Material provided
■ ■ ■ ■ ■ ■ ■

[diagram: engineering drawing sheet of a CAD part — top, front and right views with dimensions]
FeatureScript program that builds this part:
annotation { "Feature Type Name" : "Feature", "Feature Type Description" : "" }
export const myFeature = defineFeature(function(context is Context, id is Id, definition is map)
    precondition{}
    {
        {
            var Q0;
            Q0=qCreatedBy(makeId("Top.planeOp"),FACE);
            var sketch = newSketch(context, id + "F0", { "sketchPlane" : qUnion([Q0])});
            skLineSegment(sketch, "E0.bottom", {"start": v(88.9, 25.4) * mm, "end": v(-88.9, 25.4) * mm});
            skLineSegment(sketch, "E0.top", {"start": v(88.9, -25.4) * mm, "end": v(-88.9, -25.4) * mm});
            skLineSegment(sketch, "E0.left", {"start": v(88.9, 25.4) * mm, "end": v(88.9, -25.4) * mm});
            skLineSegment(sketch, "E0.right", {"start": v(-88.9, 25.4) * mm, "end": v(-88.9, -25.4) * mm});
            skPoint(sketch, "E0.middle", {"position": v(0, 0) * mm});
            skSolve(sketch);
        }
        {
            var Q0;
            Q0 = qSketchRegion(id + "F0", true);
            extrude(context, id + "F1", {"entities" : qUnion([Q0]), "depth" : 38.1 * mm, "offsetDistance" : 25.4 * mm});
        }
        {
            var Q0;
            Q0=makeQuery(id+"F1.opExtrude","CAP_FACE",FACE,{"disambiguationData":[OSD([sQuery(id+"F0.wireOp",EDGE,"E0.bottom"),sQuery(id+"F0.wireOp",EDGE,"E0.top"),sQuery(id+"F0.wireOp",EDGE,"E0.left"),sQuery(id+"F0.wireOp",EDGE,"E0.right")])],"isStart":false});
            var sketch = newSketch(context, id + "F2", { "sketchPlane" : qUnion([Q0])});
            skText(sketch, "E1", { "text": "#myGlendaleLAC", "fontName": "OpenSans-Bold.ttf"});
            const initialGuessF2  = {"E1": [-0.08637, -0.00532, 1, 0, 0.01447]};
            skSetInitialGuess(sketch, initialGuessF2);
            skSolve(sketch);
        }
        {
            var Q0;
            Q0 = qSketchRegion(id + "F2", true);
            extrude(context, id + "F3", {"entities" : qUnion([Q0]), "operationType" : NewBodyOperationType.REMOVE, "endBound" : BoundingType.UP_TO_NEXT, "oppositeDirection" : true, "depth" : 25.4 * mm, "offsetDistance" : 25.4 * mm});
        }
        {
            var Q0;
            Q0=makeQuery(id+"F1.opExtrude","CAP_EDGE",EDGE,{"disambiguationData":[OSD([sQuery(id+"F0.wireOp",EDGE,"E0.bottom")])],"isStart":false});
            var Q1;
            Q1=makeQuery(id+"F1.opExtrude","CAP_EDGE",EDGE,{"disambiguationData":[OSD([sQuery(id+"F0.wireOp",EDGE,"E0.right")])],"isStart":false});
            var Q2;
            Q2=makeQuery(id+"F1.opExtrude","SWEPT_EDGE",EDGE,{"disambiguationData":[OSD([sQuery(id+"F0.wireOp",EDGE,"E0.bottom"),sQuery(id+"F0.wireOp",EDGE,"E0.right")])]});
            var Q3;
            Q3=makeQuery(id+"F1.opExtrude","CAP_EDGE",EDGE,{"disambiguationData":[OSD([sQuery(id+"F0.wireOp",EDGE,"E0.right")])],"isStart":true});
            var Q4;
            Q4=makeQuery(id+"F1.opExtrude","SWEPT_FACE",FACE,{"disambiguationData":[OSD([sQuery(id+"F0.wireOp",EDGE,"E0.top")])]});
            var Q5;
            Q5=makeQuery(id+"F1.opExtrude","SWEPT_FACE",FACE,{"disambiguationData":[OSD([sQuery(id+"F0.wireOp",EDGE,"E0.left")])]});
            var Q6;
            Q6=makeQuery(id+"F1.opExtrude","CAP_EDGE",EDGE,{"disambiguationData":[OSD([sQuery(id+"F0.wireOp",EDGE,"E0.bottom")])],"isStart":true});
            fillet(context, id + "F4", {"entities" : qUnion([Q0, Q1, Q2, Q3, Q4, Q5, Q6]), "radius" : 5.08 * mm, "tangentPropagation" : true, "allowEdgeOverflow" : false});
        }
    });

■ ■ ■ ■ ■ ■ ■

What is required
Give the listing from its start through the line containing "export const myFeature" as a JSON list of strings, one string per line, with blank lines omitted.

The output
[
  "[diagram: engineering drawing sheet of a CAD part — top, front and right views with dimensions]",
  "FeatureScript program that builds this part:",
  "annotation { \"Feature Type Name\" : \"Feature\", \"Feature Type Description\" : \"\" }",
  "export const myFeature = defineFeature(function(context is Context, id is Id, definition is map)"
]